Dipika Damerla Keen To Take Ontario-India Relationship Forward Dipika Damerla Keen To Take Ontario-India Relationship Forward
by BINOY THOMAS
Mississauga: “It was an amazing experience,” says Dipika Damerla, Associate Minister for Long Term Care, on her recent foray into the Vibrant Gujarat arena as a representative of Ontario. She was in the Canada delegation headed by Chris Alexander, Minister of Immigration.
Like so many regular visitors to India, Dipika too has come back with positive impressions and desire to strengthen our ties to her motherland.
During the four days that she spent there, what impressed her most were some of the people that are in charge of a new India.
Let;s start with her official host, the Chief Minister of Gujarat, Anandiben Patel, who took over after Narendra Modi became prime minister. Damerla notes, “India has had women leaders for quite some time now. What is different about these women is that they are not the daughters or wives of somebody in politics. So, whatever you may think about Mayavati or Didi, these are women who have made it in politics on their own merit. They are truly self made women.”

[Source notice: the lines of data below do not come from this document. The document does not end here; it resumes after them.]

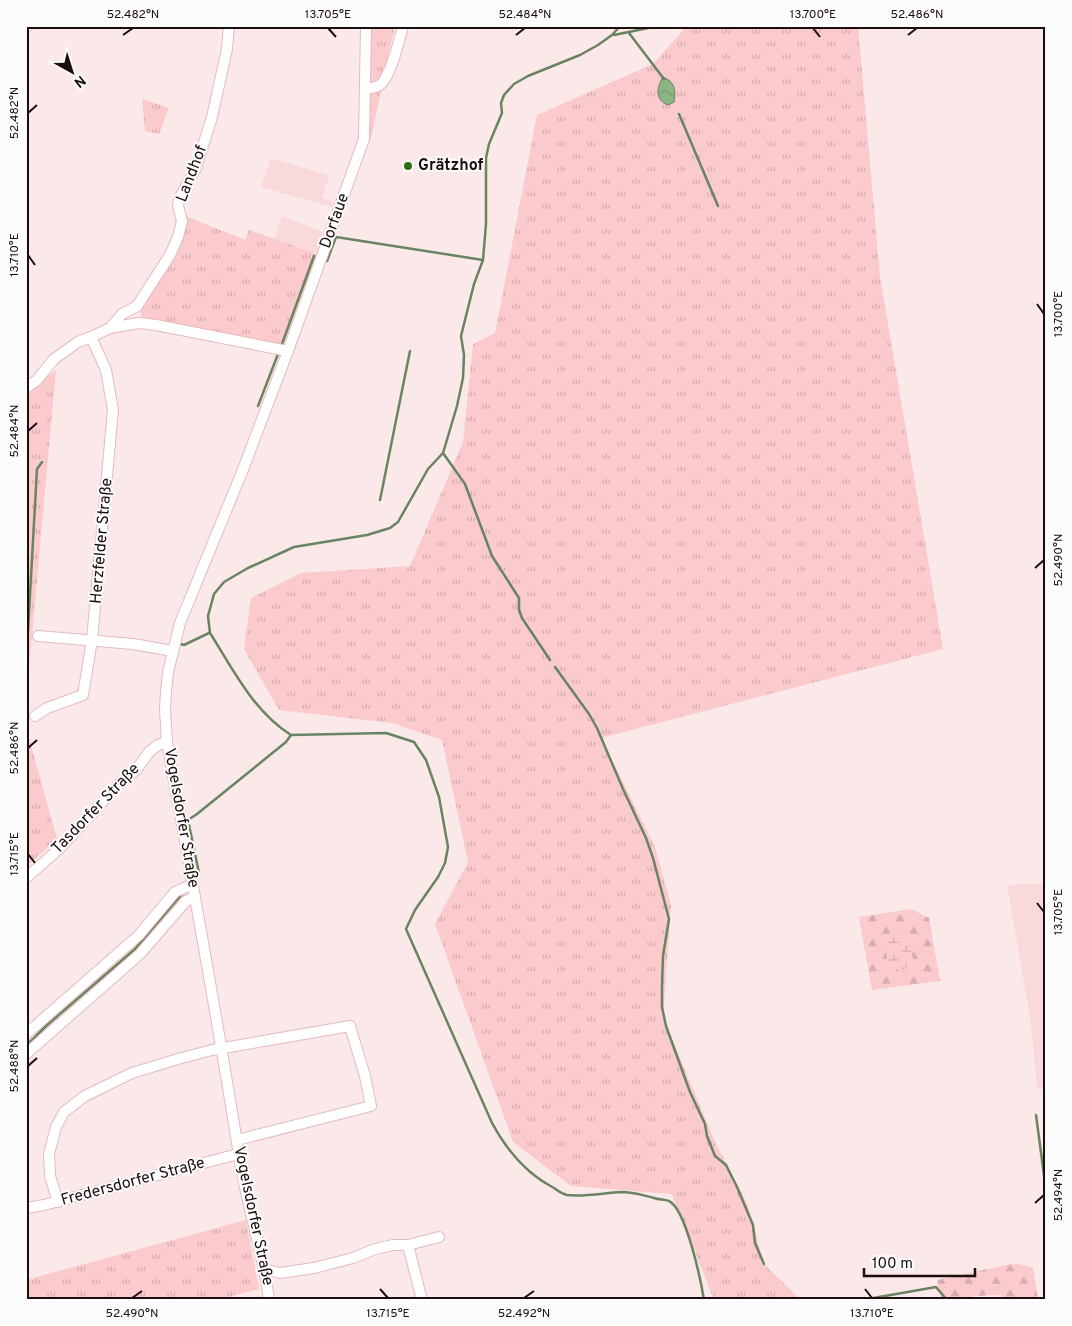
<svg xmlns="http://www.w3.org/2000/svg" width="1072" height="1326" font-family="Overpass,sans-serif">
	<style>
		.built { fill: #f9d9db }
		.grass { fill: url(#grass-tufts) }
		.forest { fill: url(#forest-firs) }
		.wetland { fill: url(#wetland-marsh) }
		.water { fill: url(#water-waves); stroke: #6a8360 }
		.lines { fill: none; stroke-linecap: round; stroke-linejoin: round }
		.stream { stroke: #6a8360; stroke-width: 2.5 }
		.minor-casing { stroke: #e5babd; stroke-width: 12 }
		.minor { stroke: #fff; stroke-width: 10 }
		.ticks { fill: none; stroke: #1c0e0f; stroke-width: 2 }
		.poi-dot { fill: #287215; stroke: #fcfcfc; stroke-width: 2 }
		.labels { text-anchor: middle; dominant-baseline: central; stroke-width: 4; stroke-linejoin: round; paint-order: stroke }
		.poi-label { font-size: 16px; font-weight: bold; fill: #1c0e0f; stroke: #fcfcfc; text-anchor: start }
		.street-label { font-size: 16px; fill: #1c0e0f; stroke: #fcfcfc }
		.neatline { fill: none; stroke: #1c0e0f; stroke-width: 2 }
		.ticks-label { font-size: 12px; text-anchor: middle; fill: #1c0e0f }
	</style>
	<defs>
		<pattern id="grass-tufts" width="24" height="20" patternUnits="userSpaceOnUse" patternTransform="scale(1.25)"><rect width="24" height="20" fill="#facacd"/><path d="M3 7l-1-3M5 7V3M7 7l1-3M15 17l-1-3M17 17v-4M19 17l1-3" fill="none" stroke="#d6acaf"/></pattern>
		<pattern id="forest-firs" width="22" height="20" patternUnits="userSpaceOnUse" patternTransform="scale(1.25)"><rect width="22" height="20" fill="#facacd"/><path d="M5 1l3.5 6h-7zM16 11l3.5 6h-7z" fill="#d6acaf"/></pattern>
		<pattern id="wetland-marsh" width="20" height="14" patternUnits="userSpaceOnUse" patternTransform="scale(1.25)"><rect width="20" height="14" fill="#facacd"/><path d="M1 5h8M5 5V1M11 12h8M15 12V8" fill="none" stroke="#d6acaf"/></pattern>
		<pattern id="water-waves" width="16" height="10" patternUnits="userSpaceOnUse" patternTransform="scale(1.25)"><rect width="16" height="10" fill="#8bb582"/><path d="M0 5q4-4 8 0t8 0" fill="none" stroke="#779a6f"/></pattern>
	</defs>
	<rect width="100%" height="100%" fill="#fbe9ea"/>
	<g class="built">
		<polygon points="271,158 329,176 322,198 334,202 332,207 261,187"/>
		<polygon points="282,216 324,232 317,254 274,239"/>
		<polygon points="1046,883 1046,1091 1037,1088 1031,1023 1007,885"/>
	</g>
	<g class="grass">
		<polygon points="369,26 395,26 384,73 381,79 368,87"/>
		<polygon points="687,26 858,26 880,276 943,649 601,738 655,847 671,905 663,1017 715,1142 747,1203 764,1264 800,1299 798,1300 714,1300 672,1194 571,1186 513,1142 435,924 468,862 442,740 392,723 279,710 244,649 251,598 301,573 410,566 463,442 473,344 495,333 537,115 653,64"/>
		<polygon points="381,91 371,138 366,136 369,92"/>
		<polygon points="142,99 169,108 159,134 145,131"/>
		<polygon points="185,216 245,240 249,230 317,254 283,345 142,317 139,305"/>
		<polygon points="56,370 26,701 26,391"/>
		<polygon points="26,727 57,839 26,867"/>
		<polygon points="246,1220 259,1289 216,1300 26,1300 26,1280"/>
	</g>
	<g class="forest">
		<polygon points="911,909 929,918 940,981 872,990 859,917"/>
		<polygon points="1016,1263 1033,1268 1038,1300 1003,1300 1001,1295 973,1296 971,1300 941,1300 937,1280"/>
	</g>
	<polygon class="wetland" points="895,928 910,939 913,960 901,973 887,959 885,940"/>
	<path class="water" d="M 663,77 C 675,82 676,90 674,102 L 668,105 C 655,100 656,88 663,77 Z"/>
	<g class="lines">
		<g class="stream">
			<path d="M 620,26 L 612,35 L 598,45 L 580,55 L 528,76 L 514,84 L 504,95 L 501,103 L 502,113 L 489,144 L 486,158 L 486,224 L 483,260 L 474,284 L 461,336 L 464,355 L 463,378 L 457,406 L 443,453 L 428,469 L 398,522 L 390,528 L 367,535 L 294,547 L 248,568 L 224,582 L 214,594 L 208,616 L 210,633 C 233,669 253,711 291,735 L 386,733 L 414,742 L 426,760 L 439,797 L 448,847 L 445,863 L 438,877 L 415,910 L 406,929 L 492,1123 C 506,1149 527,1174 554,1188 C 558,1191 563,1194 567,1195 C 585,1197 603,1193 621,1192 C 635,1192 641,1195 654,1198 C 659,1200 665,1199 669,1201 C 686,1209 701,1281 704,1300"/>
			<polyline points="629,33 664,79"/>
			<polyline points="614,35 658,26"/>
			<polyline points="679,114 718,206"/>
			<polyline points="327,261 336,237 483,260"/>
			<polyline points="282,344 314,256"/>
			<polyline points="258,406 278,354"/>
			<polyline points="443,453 465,484 492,556 519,598 519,610 522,618 550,660"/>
			<polyline points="380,500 410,351"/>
			<polyline points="181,644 184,645 209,633"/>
			<polyline points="26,666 37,469 42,462"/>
			<polyline points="555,667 589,714 597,728 623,789 646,838 653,858 669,919 663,956 662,986 662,1007 666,1026 690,1092 705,1124 707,1136 715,1156 726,1165 737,1187 753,1225 755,1243 764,1264"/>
			<polyline points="197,877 199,873 188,820 197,814 286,742 291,735"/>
			<polyline points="26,1046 46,1026 135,949 183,893"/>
			<polyline points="1036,1115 1046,1190"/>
			<polyline points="862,1300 936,1287 947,1300"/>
		</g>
		<defs>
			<g id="minor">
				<polyline points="26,27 28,26"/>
				<path d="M 365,89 C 370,88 375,88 380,85 C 391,76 399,41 403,26"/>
				<polyline points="110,328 122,314 137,306 170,255 178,237 182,221 178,206 179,199 196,168 212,117 227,49 229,26"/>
				<polyline points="26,388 37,380 54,359 78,342 91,337 110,328 121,326 139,323 156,325 288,351"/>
				<polyline points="38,636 133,644 173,651"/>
				<polyline points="35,716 47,708 83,695 92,640 113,410 106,370 91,337"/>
				<polyline points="26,878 60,848 122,781 137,769 149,752 158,745 167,742"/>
				<polyline points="26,1034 139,935 175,892 193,884"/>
				<polyline points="26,1054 140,954 186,901 195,897"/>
				<polyline points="58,1202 50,1176 49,1154 56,1127 64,1112 85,1096 132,1073 178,1059 212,1050 350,1026 365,1076 371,1106 237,1140"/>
				<polyline points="26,1208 44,1205 238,1154"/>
				<polyline points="408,1245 422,1300"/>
				<polyline points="264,1269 280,1273 314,1268 353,1258 375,1249 393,1245 408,1245 439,1237"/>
				<path d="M 269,1300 C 263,1251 246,1204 239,1155 C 217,1017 192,879 167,742 L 165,709 L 166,691 L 168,672 L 180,623 L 242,472 L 288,351 L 364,139 L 366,26"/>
			</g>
		</defs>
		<use href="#minor" class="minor-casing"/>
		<use href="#minor" class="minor"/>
	</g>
	<path class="ticks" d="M 328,28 L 336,37M 813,28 L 820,37M 123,35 L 133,28M 516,35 L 525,28M 908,35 L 917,28M 28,113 L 37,105M 28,255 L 35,265M 1037,304 L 1044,314M 28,431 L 37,423M 1035,568 L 1044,560M 28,748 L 37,740M 28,854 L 35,863M 1037,903 L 1044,912M 28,1066 L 37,1058M 1035,1203 L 1044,1195M 380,1289 L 388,1298M 865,1289 L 872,1298M 132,1298 L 142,1291M 524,1298 L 534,1291"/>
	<circle class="poi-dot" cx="408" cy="166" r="5"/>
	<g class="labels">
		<g class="poi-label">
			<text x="418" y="166">Grätzhof</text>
		</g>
		<g class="street-label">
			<text transform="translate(192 174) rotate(-69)">Landhof</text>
			<text transform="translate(335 221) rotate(-70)">Dorfaue</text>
			<text transform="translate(102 541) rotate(-85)">Herzfelder Straße</text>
			<text transform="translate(96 809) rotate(-46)">Tasdorfer Straße</text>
			<text transform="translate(181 818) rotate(80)">Vogelsdorfer Straße</text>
			<text transform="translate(133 1182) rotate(-15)">Fredersdorfer Straße</text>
			<text transform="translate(253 1216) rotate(78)">Vogelsdorfer Straße</text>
		</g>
	</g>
	<rect width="1072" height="1326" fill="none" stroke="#fcfcfc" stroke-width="55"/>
	<g transform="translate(72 72) rotate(141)" stroke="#fcfcfc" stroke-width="4" paint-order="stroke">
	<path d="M0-4L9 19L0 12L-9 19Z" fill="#1c0e0f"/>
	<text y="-8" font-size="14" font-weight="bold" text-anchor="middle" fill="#1c0e0f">N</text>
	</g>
	<path d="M864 1268v8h111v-8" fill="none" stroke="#1c0e0f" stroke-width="2.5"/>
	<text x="872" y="1268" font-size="15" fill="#1c0e0f" stroke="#fcfcfc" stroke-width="4" paint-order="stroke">100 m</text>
	<rect x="28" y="28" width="1016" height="1270" class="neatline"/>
	<g class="ticks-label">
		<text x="133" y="18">52.482°N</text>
		<text x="328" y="18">13.705°E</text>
		<text x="525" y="18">52.484°N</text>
		<text x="813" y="18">13.700°E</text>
		<text x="917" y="18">52.486°N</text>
		<text transform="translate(14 113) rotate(-90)" y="4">52.482°N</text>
		<text transform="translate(14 255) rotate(-90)" y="4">13.710°E</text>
		<text transform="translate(1058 314) rotate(-90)" y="4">13.700°E</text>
		<text transform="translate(14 431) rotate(-90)" y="4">52.484°N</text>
		<text transform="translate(1058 560) rotate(-90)" y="4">52.490°N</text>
		<text transform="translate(14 748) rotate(-90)" y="4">52.486°N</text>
		<text transform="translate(14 854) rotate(-90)" y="4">13.715°E</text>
		<text transform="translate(1058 912) rotate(-90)" y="4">13.705°E</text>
		<text transform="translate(14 1066) rotate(-90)" y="4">52.488°N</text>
		<text transform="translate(1058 1195) rotate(-90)" y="4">52.494°N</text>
		<text x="132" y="1317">52.490°N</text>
		<text x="388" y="1317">13.715°E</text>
		<text x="524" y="1317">52.492°N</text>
		<text x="872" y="1317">13.710°E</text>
	</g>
</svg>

As a woman of substance herself, and yes, who made it on her own merit in Ontario politics, Dipika found it very fulfilling to meet kindred spirits in the land of her birth. There were others – like the first ever woman CEO of India’s largest bank, the State Bank of India, Arundhati Bhattacharya, who, told her about her own career challenges as a woman, before she reached the top. SBI and other public sector banks were recently instrumental in launching Prime Minister Narendra Modi’s Dhan Yogna program to enlist each and every adult Indian as an account holder. They achieved an incredible 97% success rate, landing them straight in the Guinness Book of Records. The program was first planned during the previous Congress government, but didn’t take off. What was different this time? “A couple of things,” Arundhati told her. Modi asked the bankers on what stopped them from implementing the program, and removed the technical hurdles. Then he gave them a deadline. That did the trick!
There is still a schism that exists in women empowerment in the country. “On the one hand you have all these wonderful examples, on the other, there is this reality of violence against women,” Dipika says.
Another woman of substance that she met, was Sangita Reddy, CEO of the world famous Apollo Hospitals, who observed, “In healthcare here, you have this island of excellence surrounded by a sea of inadequacy. Similarly, there is this island of women who are doing very well, but there is a sea of women who are yet to catch up.”
There were many others Dipika met that gave her a new appreciation of India. LikeÂ India’s Finance Secretary, appointed by Modi. When asked how he made the difficult decisions that a high level bureaucrat has to on a daily basis, he said, “From very early one, I decided to serve without fear or favour. That’s how you come to good decisions, when you are not afraid or when you’re not trying to please someone.” Dipika says, “That’s something that I am going to keep in mind in my own life going forward.”
Dipika has come back from the experience enthused about the future. “This is a good time for Ontario and Canada to collaborate with India. India’s Prime Minister Modi holds Canada in high esteem. Earlier Premier McGuinty has led two missions to India, now, we can build further on it,” she says.
Among the opportunities that she has identified is telemedicine. “That’s one area we in Ontario does well. In fact, we have one of the world’s largest telemedicine networks. Gujarat’s Health Minister Nitinbhai Patel was very interested in the Canadian experience. One of the things that Gujarat is doing is moving towards universal healthcare. They are very interested in knowing how we did it in Canada. The Indian government is in the process of rolling out telemedicine and they are very interested in how we do it here. To be able to collaborate on something like that createsÂ a special bond that goes beyond just trade.”
Long term care is another area where Ontario can share its experience. “They are in the very early stages of long term care planning. I think we can share ideas on it, how to do it outside of the hospital system which is very expensive.”
Additionally, she would like to see closer collaboration between the Chambers of Commerce of Gujarat and Ontario.
“These are the three areas that I think we could work on immediately. Of course, there is potential in solar energy, smart cities etc. Did you know that Toronto is considered to be a smart city,” Dipika says, pointing out the opportunities.
And she is ready to play her role, stressing on her own unique identity as a Canadian who is totally at home in the Indian environment. “The fact of who I am gives a level of confidence in relationship building. The other more important thing is follow up, we have identified a whole bunch of areas, and I am going to speak to the relevant ministers to help take them forward,” she says.
And she would work on these files, not with a know-all attitude, but with genuine appreciation of the other side. “One of the fascinating things about these initiatives is that you don’t go there saying that you know everything. I learned so much in India.”